Retype, character for character, the lines in the records that begin with the line containing "центре Архангельска." and continue through the line containing "представитель мэрии затруднилась", including both of those lines.

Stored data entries
◆ ◆ ◆

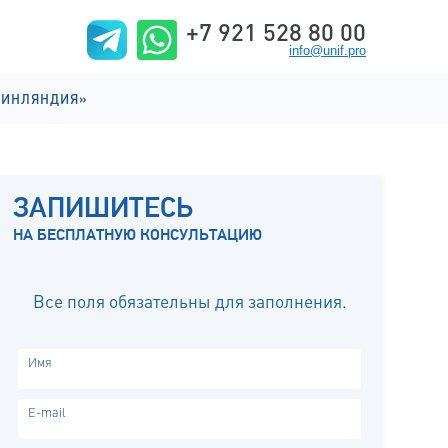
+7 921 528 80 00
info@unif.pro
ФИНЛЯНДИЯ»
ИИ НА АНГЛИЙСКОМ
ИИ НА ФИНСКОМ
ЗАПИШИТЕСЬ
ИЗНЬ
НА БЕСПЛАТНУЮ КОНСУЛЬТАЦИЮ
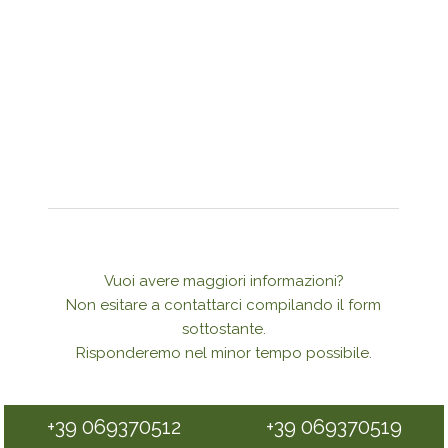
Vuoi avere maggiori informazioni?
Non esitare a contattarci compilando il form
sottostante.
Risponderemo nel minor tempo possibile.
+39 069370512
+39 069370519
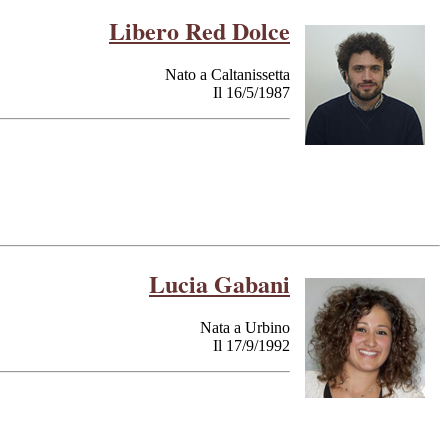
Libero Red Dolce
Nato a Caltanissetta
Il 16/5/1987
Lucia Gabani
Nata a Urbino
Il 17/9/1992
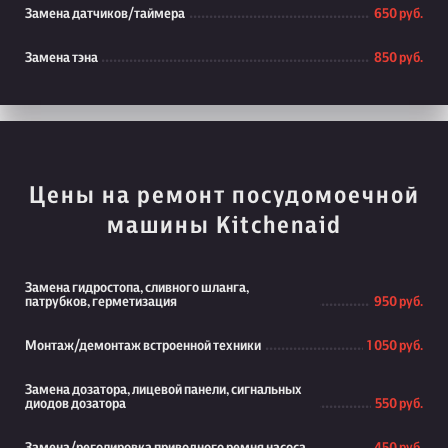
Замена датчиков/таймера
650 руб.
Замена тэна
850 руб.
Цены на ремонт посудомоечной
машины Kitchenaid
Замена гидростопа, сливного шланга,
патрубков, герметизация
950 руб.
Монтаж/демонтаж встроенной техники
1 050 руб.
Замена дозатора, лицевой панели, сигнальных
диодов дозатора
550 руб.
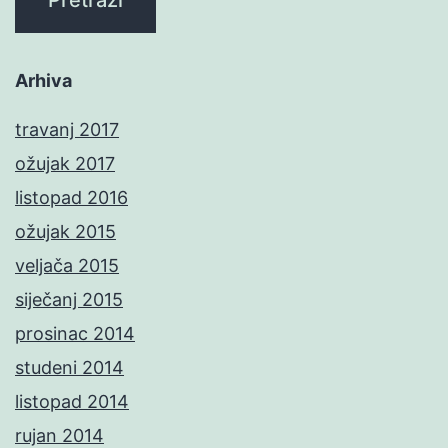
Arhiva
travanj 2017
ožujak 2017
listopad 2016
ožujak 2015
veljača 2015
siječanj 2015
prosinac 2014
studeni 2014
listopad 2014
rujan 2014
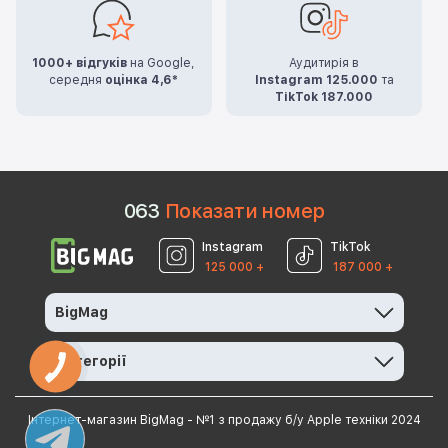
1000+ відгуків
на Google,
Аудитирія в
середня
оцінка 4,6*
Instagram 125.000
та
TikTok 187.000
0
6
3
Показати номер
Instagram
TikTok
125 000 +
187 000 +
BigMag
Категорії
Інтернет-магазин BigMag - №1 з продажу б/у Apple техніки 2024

◆ ◆ ◆

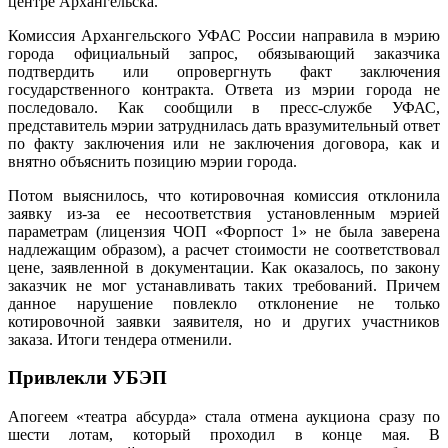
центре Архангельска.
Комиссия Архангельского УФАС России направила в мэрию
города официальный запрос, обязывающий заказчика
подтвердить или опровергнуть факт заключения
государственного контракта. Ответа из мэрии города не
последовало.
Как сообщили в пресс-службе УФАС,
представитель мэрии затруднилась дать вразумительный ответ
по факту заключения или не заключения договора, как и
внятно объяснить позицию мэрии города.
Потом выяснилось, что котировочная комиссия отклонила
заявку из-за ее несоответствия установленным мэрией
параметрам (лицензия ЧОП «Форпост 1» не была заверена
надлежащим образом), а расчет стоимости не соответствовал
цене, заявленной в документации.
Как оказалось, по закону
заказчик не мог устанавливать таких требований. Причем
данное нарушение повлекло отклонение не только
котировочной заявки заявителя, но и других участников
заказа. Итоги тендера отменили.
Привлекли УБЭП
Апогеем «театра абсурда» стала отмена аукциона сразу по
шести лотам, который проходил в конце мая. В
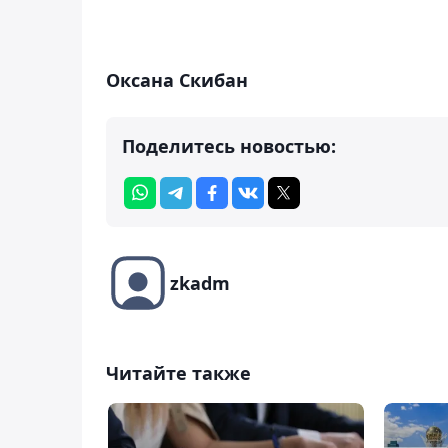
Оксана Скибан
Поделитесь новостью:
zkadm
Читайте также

◆ ◆ ◆

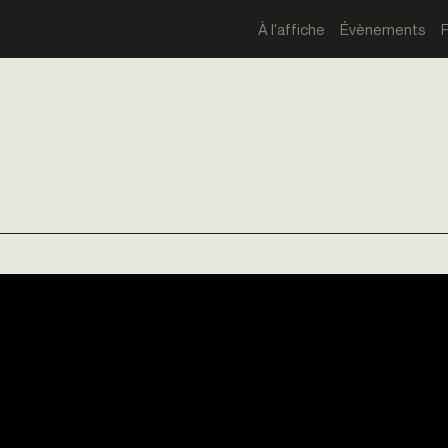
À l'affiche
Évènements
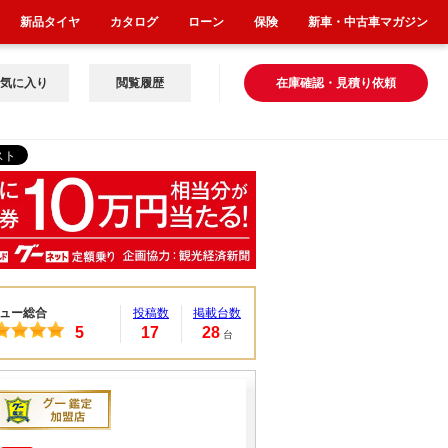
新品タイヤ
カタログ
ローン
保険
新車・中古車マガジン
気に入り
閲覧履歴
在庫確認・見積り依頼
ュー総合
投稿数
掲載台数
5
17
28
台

◆ ◆ ◆

▶ [THE COMPLETED TASK]
центре Архангельска.
Комиссия Архангельского УФАС России направила в мэрию
города официальный запрос, обязывающий заказчика
подтвердить или опровергнуть факт заключения
государственного контракта. Ответа из мэрии города не
последовало.
Как сообщили в пресс-службе УФАС,
представитель мэрии затруднилась дать вразумительный ответ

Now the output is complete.